» SET TASK 1
According to the passage, what illness does Asbury turn out to have?
» SET TASK 2
Show every line of the entries below that contains the word "Number". Treat matching as case-sensitive.

Father Finn probes into Asbury’s life: "Do you have trouble with purity?" he demands. As Asbury pales, he goes on, not waiting for an answer. "We all do but you must pray for the Holy Ghost for it. Mind, heart, and body. Nothing is overcome without prayer. Pray with your family. Do you pray with your family?" "God forbid," Asbury murmurs. "My mother doesn’t have time to pray and my sister is an atheist," he shouts. When Asbury remarks, "The artist prays by creating," Father Finn answers, "Not enough! ... If you do not pray daily, you are neglecting your immortal soul." And when Asbury attempts to excuse himself with, "I’m not a Roman," the priest snaps back, "A poor excuse for not saying your prayers ... But you’re not dead ... and how do you expect to meet God face to face when you’re never spoken to Him? How do you expect to get what you don’t ask for? God does not send the Holy Ghost to those who don’t ask for Him. Ask Him to send the Holy Ghost." With a sob, Asbury says, "the Holy Ghost is the last thing I’m looking for." And Father Finn answers, "And he may be the last thing you get."3

As the story turns out, Asbury does not die; he has undulant fever from drinking unpasteurized milk the previous summer. But the reader is left with the feeling that he has learned a great lesson because the bird-shaped watermark on the ceiling above his bed takes on the shape of the Dove, the Holy Spirit, whose recognition gives him an "enduring chill." Jesus said, "Pray to your Father who is in secret; and your Father who sees in secret will reward you." Isn’t "The Enduring Chill" a Lenten story for most of us?

» INPUT DATA

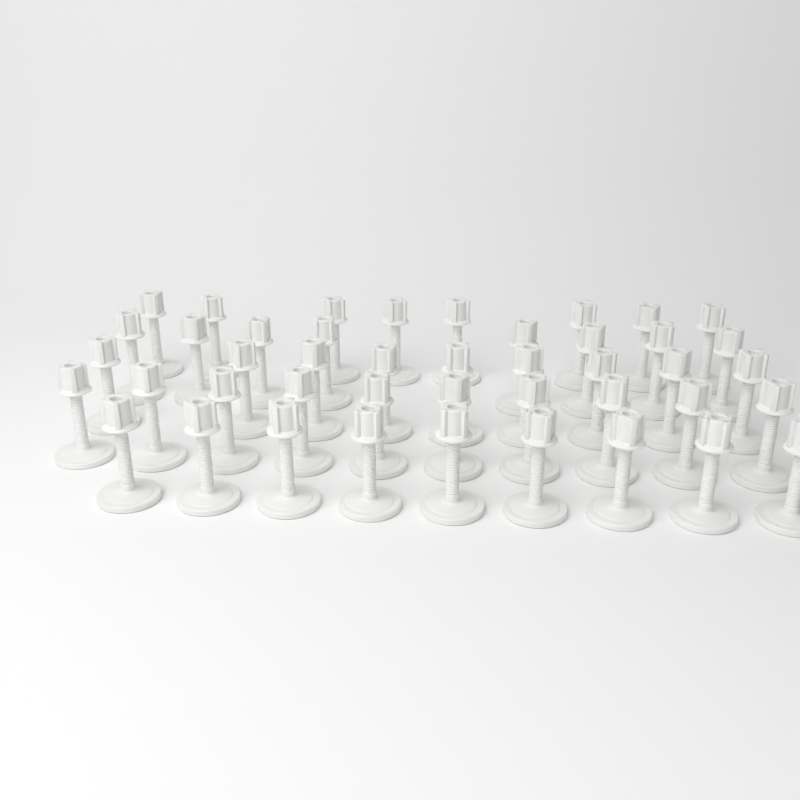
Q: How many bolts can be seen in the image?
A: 44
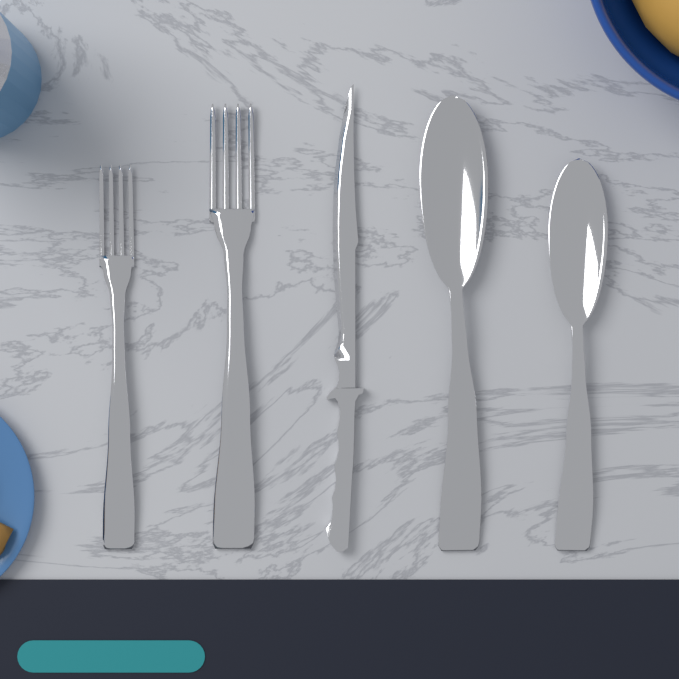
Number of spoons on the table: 2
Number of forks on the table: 2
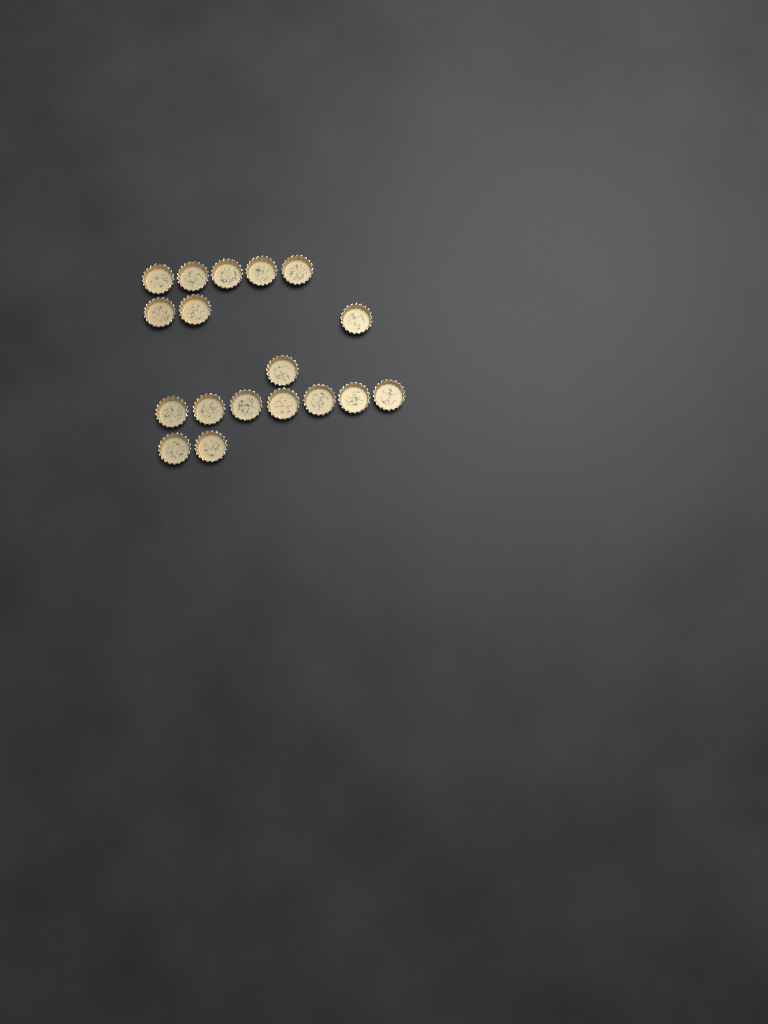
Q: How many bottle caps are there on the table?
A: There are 18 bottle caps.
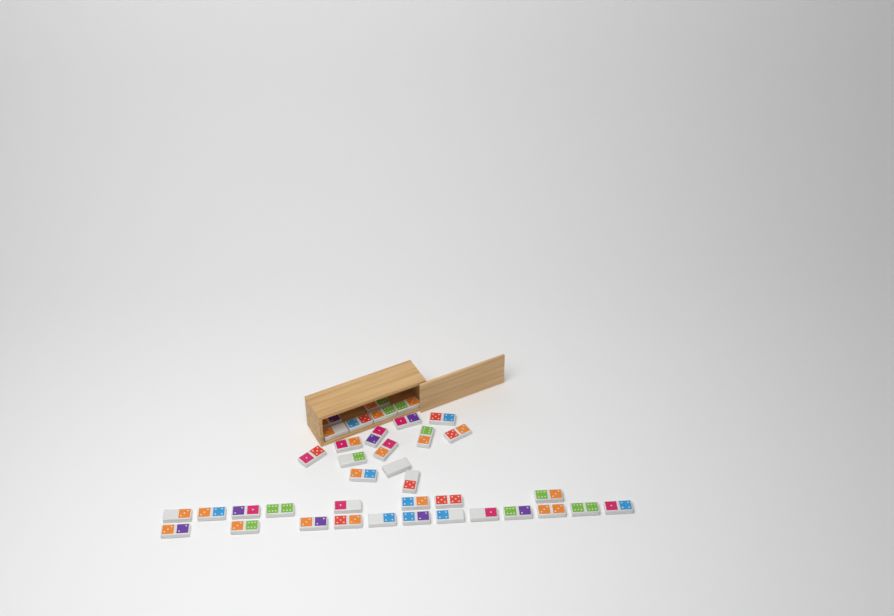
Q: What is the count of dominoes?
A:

» CORRECT RESPONSE 1
Undulant fever, from drinking unpasteurized milk the previous summer.

» CORRECT RESPONSE 2
Number of spoons on the table: 2
Number of forks on the table: 2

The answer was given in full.